Le Japon selon ses légendes: héros et kamis
La Naissance du Japon d'après les
écrits du Kojiki
EPOQUE II: L'AGE DES EMPEREURS - Page 3
Yamato
Takeru n'a pas eu une descendance digne de son statut de héros
du peuple japonais. Son fils, Chuai Tennô,
n'était pas interessé par l'exercice du pouvoir et encore moins
par l'idée de mener conquêtes et batailles, préférant
de loin la musique et la peinture.
Ce fut l'Impératrice qui exerca réellement le pouvoir impérial.
Elle est d'ailleurs connue sous le nom posthume de Jingô
Kôgô. Chuai Tennô avait
épousé une femme remarquable, dôtée d'un fort caractère
et à l'esprit vif. Son époux lui laissait le plus souvent prendre
les grandes décisions et peu à peu, c'est elle qui dirigea l'Empire.
Il fut décidé que le palais impérial devait être
déplacé sur l'Ile de Kyûshû,
Chuai Tennô y cherchait la tranquilité.
Mais une fois établi, les Kumasô se
révoltèrent à nouveau. L'Empereur se montra totalement
incapable de faire face à la situation: l'heure n'était pas
aux palabres, comme il le pensait: les Kumasô
n'étaient pas là pour dialoguer mais pour faire valoir leur
indépendance. Jingô Kôgô
était exaspérée de voir avec quelles désinvolture
son époux tentait de régler l'affaire. Elle vint s'entretenir
avec lui pour lui expliquer quelle devait être la marche à suivre
pour mater à coup sûr la rebellion.
Lorsqu'elle pénétra dans les appartements de son époux,
celui-ci écoutait de la musique. Il ne prêta aucune attention
à son épouse. Cela dure toute l'après-midi. Jingô
Kôgô restait à ses côtés sans mots
dire, puisque l'étiquette lui interdisait d'adresser la parole à
son époux sans qu'il ne l'ait autorisée à parler. Elle
attendait patiemment mais elle bouillait intérieurement.

_JEU DE DONNÉES_.
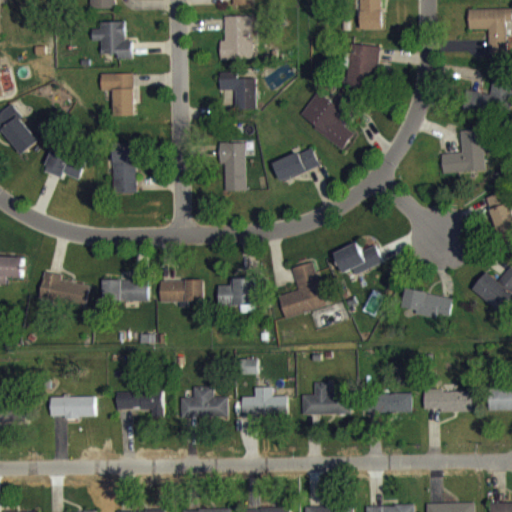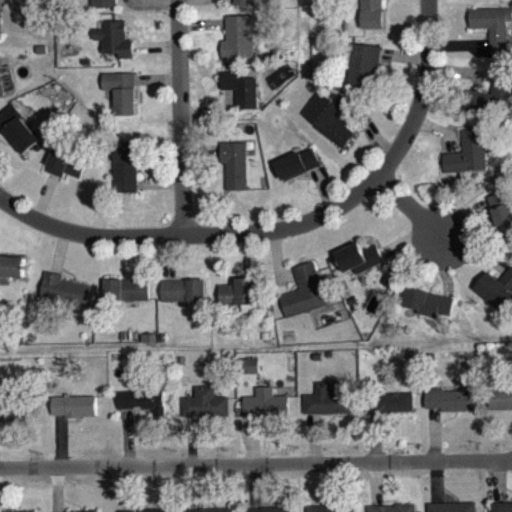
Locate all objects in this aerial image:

_TRAVAIL DEMANDÉ_. Selon l'extrait choisi, que préférait de loin Chuai Tennô aux conquêtes et aux batailles ? Ce matériel provient d'une autre source que l'extrait choisi.

_EXERCICE COMPLÉTÉ_. La musique et la peinture.